À la fin de ton feedback, demande à ton collaborateur : « Qu’est-ce je pourrais faire, ou arrêter de faire, pour t’aider ? ». Si tu ressens l’installation d’un malaise, ne tente pas de le dissiper par du bavardage. Ta disposition à l’écoute témoigne du respect et de l’intérêt pour l’autre. Tu apaises l’atmosphère, tu évites les confrontations inutiles, et tu crées un espace authentique d’échanges humains où ton collaborateur se sent en sécurité pour s’exprimer, et pourquoi pas : te confronter.

  1. Ne crains pas la rétroaction qu’on te donne

Écoute le feedback de l’autre et sois ouvert à la petite vérité dans ses paroles. La rétroaction n’est pas une vérité absolue, elle constitue un point de vue, basé sur des faits et des témoignages. Elle traduit toutefois, généralement, une petite partie de la vérité. Si tu n’arrives pas à la percevoir, remets en question ton ouverture d’esprit. « Personne n’est parfait » est une vérité scientifique, dans n’importe quels univers et domaine.

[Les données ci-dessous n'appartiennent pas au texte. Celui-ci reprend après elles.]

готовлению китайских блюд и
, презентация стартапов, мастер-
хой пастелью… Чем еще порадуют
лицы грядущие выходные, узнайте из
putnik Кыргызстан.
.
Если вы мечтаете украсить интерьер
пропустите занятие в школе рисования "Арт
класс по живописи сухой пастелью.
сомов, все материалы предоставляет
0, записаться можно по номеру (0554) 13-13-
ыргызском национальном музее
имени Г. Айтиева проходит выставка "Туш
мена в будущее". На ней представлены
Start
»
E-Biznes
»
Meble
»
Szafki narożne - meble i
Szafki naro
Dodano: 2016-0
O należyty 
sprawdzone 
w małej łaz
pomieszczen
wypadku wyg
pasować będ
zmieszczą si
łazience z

  1. Instaure une culture de rétroaction régulière dans ton équipe

La rétroaction deviendra ainsi une partie intégrante du travail et les collaborateurs s’y habitueront et apprécieront ses bienfaits :

a. Lors des rencontres individuelles, en particulier pour des débutants dans le domaine de la rétroaction (donneur et receveur).

b. En réunion d’équipe, en demandant aux participants de préparer préalablement des rétroactions les uns aux autres. La préparation donnera au donneur l’opportunité de doser ses paroles et son ton, et comme tous les participants vont être receveurs à un moment ou à un autre, ils sont ainsi rassurés. Le partage lors des réunions amène des discussions constructives, permet à chacun d’avoir des idées sur les façons de s’améliorer, favorise une plus grande cohésion et évite les médisances dans le dos.

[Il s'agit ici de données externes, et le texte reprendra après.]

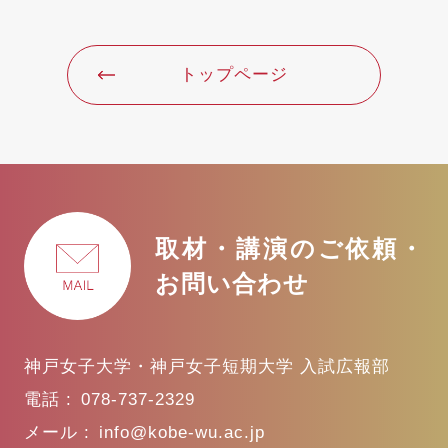
トップページ
取材・講演のご依頼・
お問い合わせ
神戸女子大学・神戸女子短期大学 入試広報部
電話 :
078-737-2329
メール :
info@kobe-wu.ac.jp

c. Donne l’exemple et prends part aux tests psychométriques à 360 degrés.

UNE DERNIÈRE RÉFLEXION

Dans les organisations ou ailleurs, la rétroaction est au cœur de nos interactions sur lesquelles on bâtit nos relations, et par le fait même notre vie.

L’objectif d’une rétroaction est d’exprimer un retour à son interlocuteur sur ses actions/paroles – et j’ajouterai – ESPÉRER obtenir une modification ou un renforcement desdites actions/paroles. Ce changement espéré n’est pas notre responsabilité. Notre responsabilité est d’être fidèle et intègre envers nous-mêmes et notre système de valeurs. C’est aussi de tenir le miroir face à l’autre, du mieux qu’on peut; sans oublier que ce miroir est relatif à nos perceptions et valeurs individuelles, qui peuvent être très différentes des perceptions et valeurs de l’autre. Ce que l’autre fait de notre feedback lui appartient, c’est sa responsabilité.

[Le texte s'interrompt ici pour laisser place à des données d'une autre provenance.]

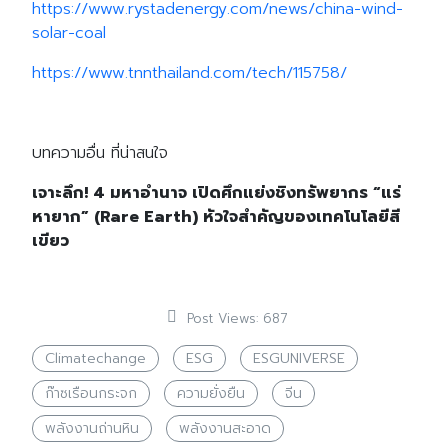
https://www.rystadenergy.com/news/china-wind-
solar-coal
https://www.tnnthailand.com/tech/115758/
บทความอื่น ที่น่าสนใจ
เจาะลึก! 4 มหาอำนาจ เปิดศึกแย่งชิงทรัพยากร “แร่
หายาก” (Rare Earth) หัวใจสำคัญของเทคโนโลยีสี
เขียว
Post Views:
687
Climatechange
ESG
ESGUNIVERSE
ก๊าซเรือนกระจก
ความยั่งยืน
จีน
พลังงานถ่านหิน
พลังงานสะอาด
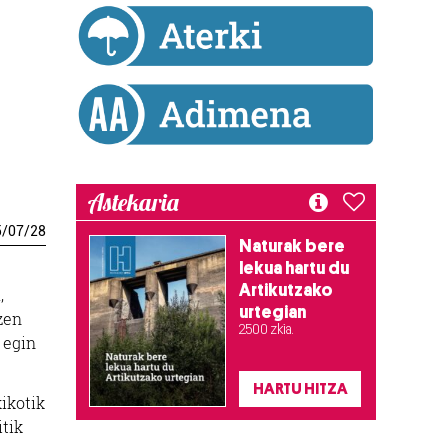
Astekaria
5
/
07
/
28
Naturak bere
lekua hartu du
Artikutzako
,
urtegian
zen
2.500 zkia.
 egin
HARTU HITZA
kikotik
itik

Nous sommes en mode rétroaction face à nous-mêmes, en continu. Parfois justes et éclairées, parfois inconscientes et agressives, ces feedbacks qu’on s’auto-adresse nous transforment, et sont parfois très dommageables. Face à mon miroir : « je suis incompétente, grosse, bête, invincible, trop cool, la plus belle, etc. », je verse dans l’autoflagellation ou le self-worship. L’honnêteté et la bienveillance, pour pouvoir les offrir à l’autre, je dois apprendre à les offrir à moi-même.